─── Input data

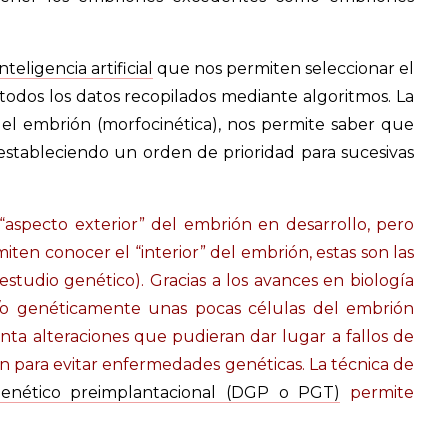
inteligencia artificial
que nos permiten seleccionar el
 todos los datos recopilados mediante algoritmos. La
del embrión (morfocinética), nos permite saber que
estableciendo un orden de prioridad para sucesivas
“aspecto exterior” del embrión en desarrollo, pero
ten conocer el “interior” del embrión, estas son las
studio genético). Gracias a los avances en biología
y/o genéticamente unas pocas células del embrión
enta alteraciones que pudieran dar lugar a fallos de
ón para evitar enfermedades genéticas. La técnica de
genético preimplantacional (DGP o PGT)
permite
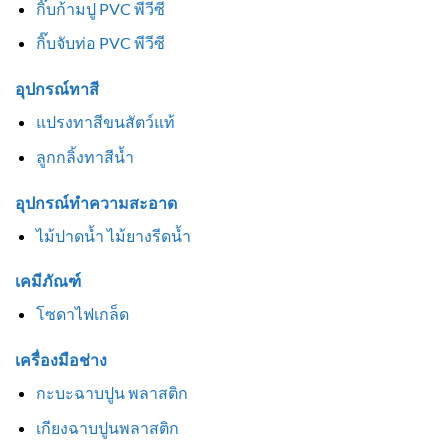
กิ๊บก้ามปู PVC พีวีซี
กิ๊บจับท่อ PVC พีวีซี
อุปกรณ์ทาสี
แปรงทาสีขนสัตว์แท้
ลูกกลิ้งทาสีน้ำ
อุปกรณ์ทำความสะอาด
ไม้ปาดน้ำ ไม้ยางรีดน้ำ
เคมีภัณฑ์
โซดาไฟเกล็ด
เครื่องมือช่าง
กะบะฉาบปูน พลาสติก
เกียงฉาบปูนพลาสติก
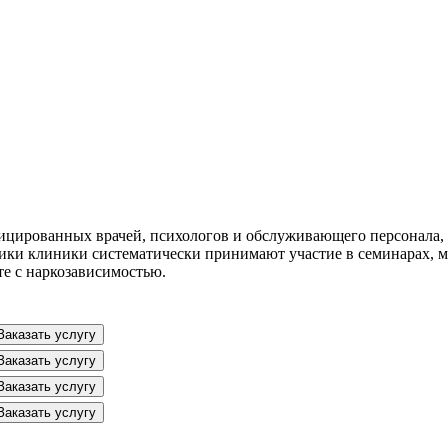
ицированных врачей, психологов и обслуживающего персонала, 
ики клиники систематически принимают участие в семинарах, 
те с наркозависимостью.
Заказать услугу
Заказать услугу
Заказать услугу
Заказать услугу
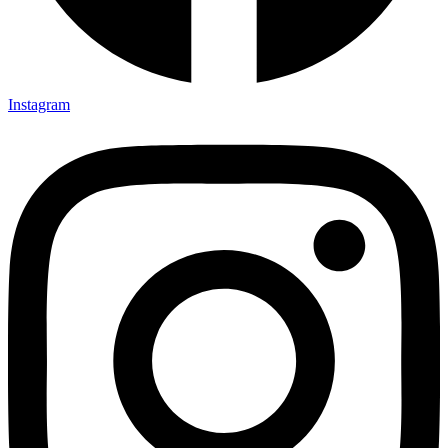
Instagram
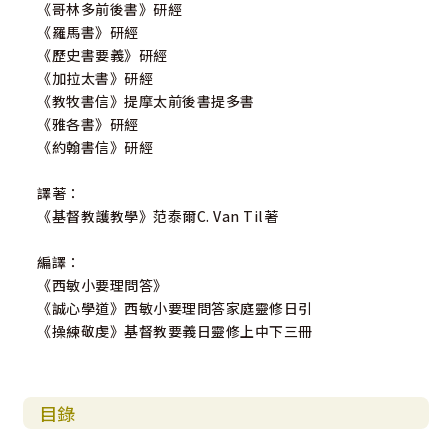
《哥林多前後書》研經
《羅馬書》研經
《歷史書要義》研經
《加拉太書》研經
《教牧書信》提摩太前後書提多書
《雅各書》研經
《約翰書信》研經
譯著：
《基督教護教學》范泰爾C. Van Til著
編譯：
《西敏小要理問答》
《誠心學道》西敏小要理問答家庭靈修日引
《操練敬虔》基督教要義日靈修上中下三冊
目錄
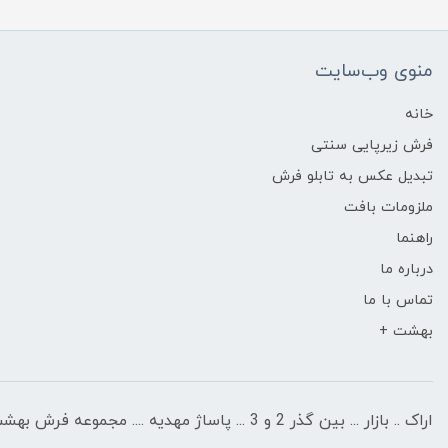
منوی وب‌سایت
خانه
فرش زیرپایی سنتی
تبدیل عکس به تابلو فرش
ملزومات بافت
راهنما
درباره ما
تماس با ما
بهشت +
اراک .. بازار ... بین گذر 2 و 3 ... پاساژ مهدیه .... مجموعه فرش بهشت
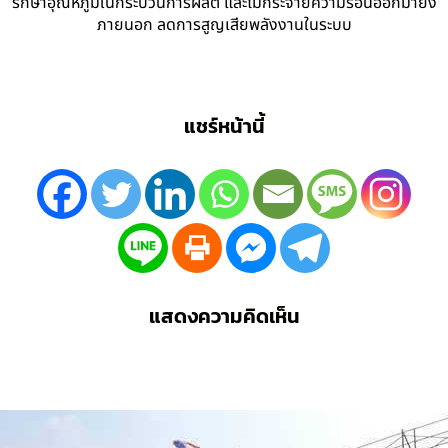
รักษาอุณหภูมิในกระบวนการผลิต และไม่กระจายความร้อนออกมายัง
ภายนอก ลดการสูญเสียพลังงานในระบบ
แชร์หน้านี้
แสดงความคิดเห็น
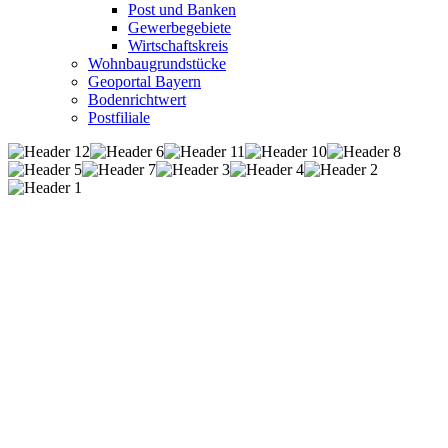
Post und Banken
Gewerbegebiete
Wirtschaftskreis
Wohnbaugrundstücke
Geoportal Bayern
Bodenrichtwert
Postfiliale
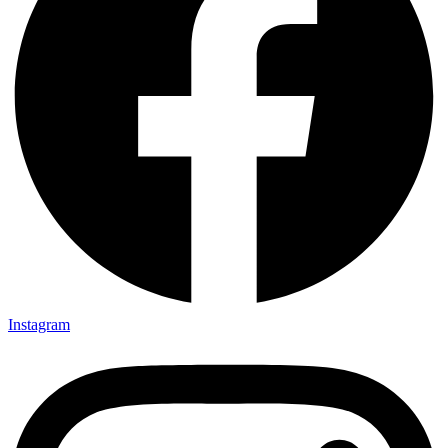
Instagram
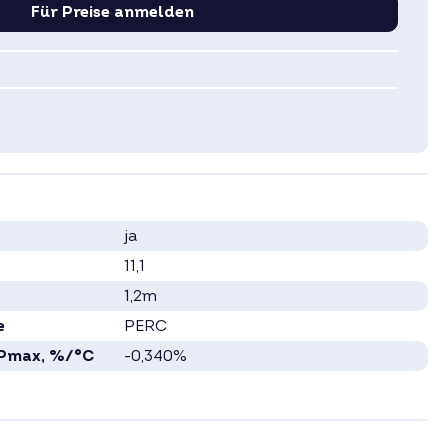
Für Preise anmelden
ja
11,1
1,2m
e
PERC
 Pmax, %/°C
-0,340%
41,5
120
PERC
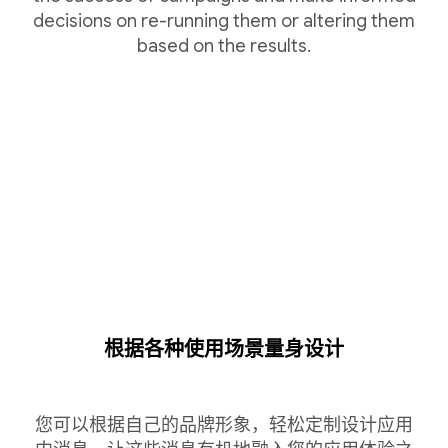
decisions on re-running them or altering them
based on the results.
根据各种使用场景量身设计
您可以根据自己的品牌形象，轻松定制设计应用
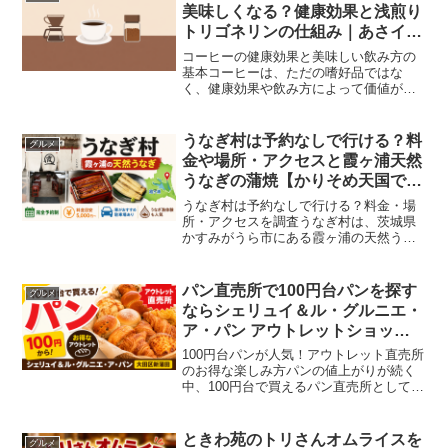
泉地として知られ...
美味しくなる？健康効果と浅煎り
トリゴネリンの仕組み｜あさイチ
（2026年3月31日）
コーヒーの健康効果と美味しい飲み方の
基本コーヒーは、ただの嗜好品ではな
く、健康効果や飲み方によって価値が変
わる飲み物として注目されています。こ
のページでは『あさイチ（いつもの「コ
ーヒー」が美味に！美容＆健康効果SP）
うなぎ村は予約なしで行ける？料
グルメ
（2026年3月31日）...
金や場所・アクセスと霞ヶ浦天然
うなぎの蒲焼【かりそめ天国で紹
介】
うなぎ村は予約なしで行ける？料金・場
所・アクセスを調査うなぎ村は、茨城県
かすみがうら市にある霞ヶ浦の天然うな
ぎを味わえる珍しいお店です。『マツコ&
有吉 かりそめ天国 2時間SP 夏の茨
城プレゼン&伝説の食品スター企業（放送
パン直売所で100円台パンを探す
グルメ
日：2026年7月...
ならシェリュイ＆ル・グルニエ・
ア・パン アウトレットショッ
プ！新蒲田で人気の理由と狙い目
100円台パンが人気！アウトレット直売所
時間【めざましテレビで話題】
のお得な楽しみ方パンの値上がりが続く
中、100円台で買えるパン直売所として注
目を集めているのが、シェリュイ＆ル・
グルニエ・ア・パン アウトレットショッ
プです。クロワッサンや惣菜パン、菓子
ときわ苑のトリさんオムライスを
グルメ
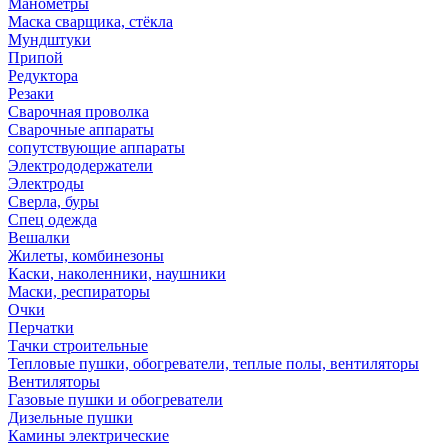
Манометры
Маска сварщика, стёкла
Мундштуки
Припой
Редуктора
Резаки
Сварочная проволка
Сварочные аппараты
сопутствующие аппараты
Электрододержатели
Электроды
Сверла, буры
Спец одежда
Вешалки
Жилеты, комбинезоны
Каски, наколенники, наушники
Маски, респираторы
Очки
Перчатки
Тачки строительные
Тепловые пушки, обогреватели, теплые полы, вентиляторы
Вентиляторы
Газовые пушки и обогреватели
Дизельные пушки
Камины электрические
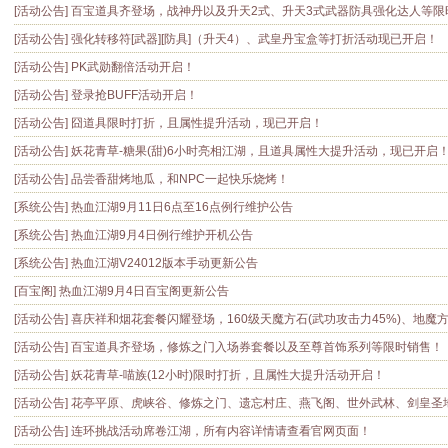
[活动公告]
百宝道具齐登场，战神丹以及升天2式、升天3式武器防具强化达人等限
[活动公告]
强化转移符[武器][防具]（升天4）、武皇丹宝盒等打折活动现已开启！
[活动公告]
PK武勋翻倍活动开启！
[活动公告]
登录抢BUFF活动开启！
[活动公告]
囧道具限时打折，且属性提升活动，现已开启！
[活动公告]
妖花青草-糖果(甜)6小时亮相江湖，且道具属性大提升活动，现已开启
[活动公告]
品尝香甜烤地瓜，和NPC一起快乐烧烤！
[系统公告]
热血江湖9月11日6点至16点例行维护公告
[系统公告]
热血江湖9月4日例行维护开机公告
[系统公告]
热血江湖V24012版本手动更新公告
[百宝阁]
热血江湖9月4日百宝阁更新公告
[活动公告]
喜庆祥和烟花套餐闪耀登场，160级天魔方石(武功攻击力45%)、地魔方石(防御力30）、地魔方石(生命16
[活动公告]
百宝道具齐登场，修炼之门入场券套餐以及至尊首饰系列等限时销售！
[活动公告]
妖花青草-喵族(12小时)限时打折，且属性大提升活动开启！
[活动公告]
花亭平原、虎峡谷、修炼之门、遗忘村庄、燕飞阁、世外武林、剑皇圣地、天魔神宫以
[活动公告]
连环挑战活动席卷江湖，所有内容详情请查看官网页面！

──────

### Job
The answer must be the full set of records, repeated exactly, with no pictures.

### Written reply
inteligencia artificial
que nos permiten seleccionar el
 todos los datos recopilados mediante algoritmos. La
del embrión (morfocinética), nos permite saber que
estableciendo un orden de prioridad para sucesivas
“aspecto exterior” del embrión en desarrollo, pero
ten conocer el “interior” del embrión, estas son las
studio genético). Gracias a los avances en biología
y/o genéticamente unas pocas células del embrión
enta alteraciones que pudieran dar lugar a fallos de
ón para evitar enfermedades genéticas. La técnica de
genético preimplantacional (DGP o PGT)
permite
กิ๊บก้ามปู PVC พีวีซี
กิ๊บจับท่อ PVC พีวีซี
อุปกรณ์ทาสี
แปรงทาสีขนสัตว์แท้
ลูกกลิ้งทาสีน้ำ
อุปกรณ์ทำความสะอาด
ไม้ปาดน้ำ ไม้ยางรีดน้ำ
เคมีภัณฑ์
โซดาไฟเกล็ด
เครื่องมือช่าง
กะบะฉาบปูน พลาสติก
เกียงฉาบปูนพลาสติก
ицированных врачей, психологов и обслуживающего персонала, 
ики клиники систематически принимают участие в семинарах, 
те с наркозависимостью.
Заказать услугу
Заказать услугу
Заказать услугу
Заказать услугу
Instagram
《哥林多前後書》研經
《羅馬書》研經
《歷史書要義》研經
《加拉太書》研經
《教牧書信》提摩太前後書提多書
《雅各書》研經
《約翰書信》研經
譯著：
《基督教護教學》范泰爾C. Van Til著
編譯：
《西敏小要理問答》
《誠心學道》西敏小要理問答家庭靈修日引
《操練敬虔》基督教要義日靈修上中下三冊
目錄
منوی وب‌سایت
خانه
فرش زیرپایی سنتی
تبدیل عکس به تابلو فرش
ملزومات بافت
راهنما
درباره ما
تماس با ما
بهشت +
اراک .. بازار ... بین گذر 2 و 3 ... پاساژ مهدیه .... مجموعه فرش بهشت
รักษาอุณหภูมิในกระบวนการผลิต และไม่กระจายความร้อนออกมายัง
ภายนอก ลดการสูญเสียพลังงานในระบบ
แชร์หน้านี้
แสดงความคิดเห็น
Post und Banken
Gewerbegebiete
Wirtschaftskreis
Wohnbaugrundstücke
Geoportal Bayern
Bodenrichtwert
Postfiliale
Instagram
Für Preise anmelden
ja
11,1
1,2m
e
PERC
 Pmax, %/°C
-0,340%
41,5
120
PERC
decisions on re-running them or altering them
based on the results.
根据各种使用场景量身设计
您可以根据自己的品牌形象，轻松定制设计应用
泉地として知られ...
美味しくなる？健康効果と浅煎り
トリゴネリンの仕組み｜あさイチ
（2026年3月31日）
コーヒーの健康効果と美味しい飲み方の
基本コーヒーは、ただの嗜好品ではな
く、健康効果や飲み方によって価値が変
わる飲み物として注目されています。こ
のページでは『あさイチ（いつもの「コ
ーヒー」が美味に！美容＆健康効果SP）
うなぎ村は予約なしで行ける？料
グルメ
（2026年3月31日）...
金や場所・アクセスと霞ヶ浦天然
うなぎの蒲焼【かりそめ天国で紹
介】
うなぎ村は予約なしで行ける？料金・場
所・アクセスを調査うなぎ村は、茨城県
かすみがうら市にある霞ヶ浦の天然うな
ぎを味わえる珍しいお店です。『マツコ&
有吉 かりそめ天国 2時間SP 夏の茨
城プレゼン&伝説の食品スター企業（放送
パン直売所で100円台パンを探す
グルメ
日：2026年7月...
ならシェリュイ＆ル・グルニエ・
ア・パン アウトレットショッ
プ！新蒲田で人気の理由と狙い目
100円台パンが人気！アウトレット直売所
時間【めざましテレビで話題】
のお得な楽しみ方パンの値上がりが続く
中、100円台で買えるパン直売所として注
目を集めているのが、シェリュイ＆ル・
グルニエ・ア・パン アウトレットショッ
プです。クロワッサンや惣菜パン、菓子
ときわ苑のトリさんオムライスを
グルメ
Манометры
Маска сварщика, стёкла
Мундштуки
Припой
Редуктора
Резаки
Сварочная проволка
Сварочные аппараты
сопутствующие аппараты
Электрододержатели
Электроды
Сверла, буры
Спец одежда
Вешалки
Жилеты, комбинезоны
Каски, наколенники, наушники
Маски, респираторы
Очки
Перчатки
Тачки строительные
Тепловые пушки, обогреватели, теплые полы, вентиляторы
Вентиляторы
Газовые пушки и обогреватели
Дизельные пушки
Камины электрические
[活动公告]
百宝道具齐登场，战神丹以及升天2式、升天3式武器防具强化达人等限
[活动公告]
强化转移符[武器][防具]（升天4）、武皇丹宝盒等打折活动现已开启！
[活动公告]
PK武勋翻倍活动开启！
[活动公告]
登录抢BUFF活动开启！
[活动公告]
囧道具限时打折，且属性提升活动，现已开启！
[活动公告]
妖花青草-糖果(甜)6小时亮相江湖，且道具属性大提升活动，现已开启
[活动公告]
品尝香甜烤地瓜，和NPC一起快乐烧烤！
[系统公告]
热血江湖9月11日6点至16点例行维护公告
[系统公告]
热血江湖9月4日例行维护开机公告
[系统公告]
热血江湖V24012版本手动更新公告
[百宝阁]
热血江湖9月4日百宝阁更新公告
[活动公告]
喜庆祥和烟花套餐闪耀登场，160级天魔方石(武功攻击力45%)、地魔方石(防御力30）、地魔方石(生命16
[活动公告]
百宝道具齐登场，修炼之门入场券套餐以及至尊首饰系列等限时销售！
[活动公告]
妖花青草-喵族(12小时)限时打折，且属性大提升活动开启！
[活动公告]
花亭平原、虎峡谷、修炼之门、遗忘村庄、燕飞阁、世外武林、剑皇圣地、天魔神宫以
[活动公告]
连环挑战活动席卷江湖，所有内容详情请查看官网页面！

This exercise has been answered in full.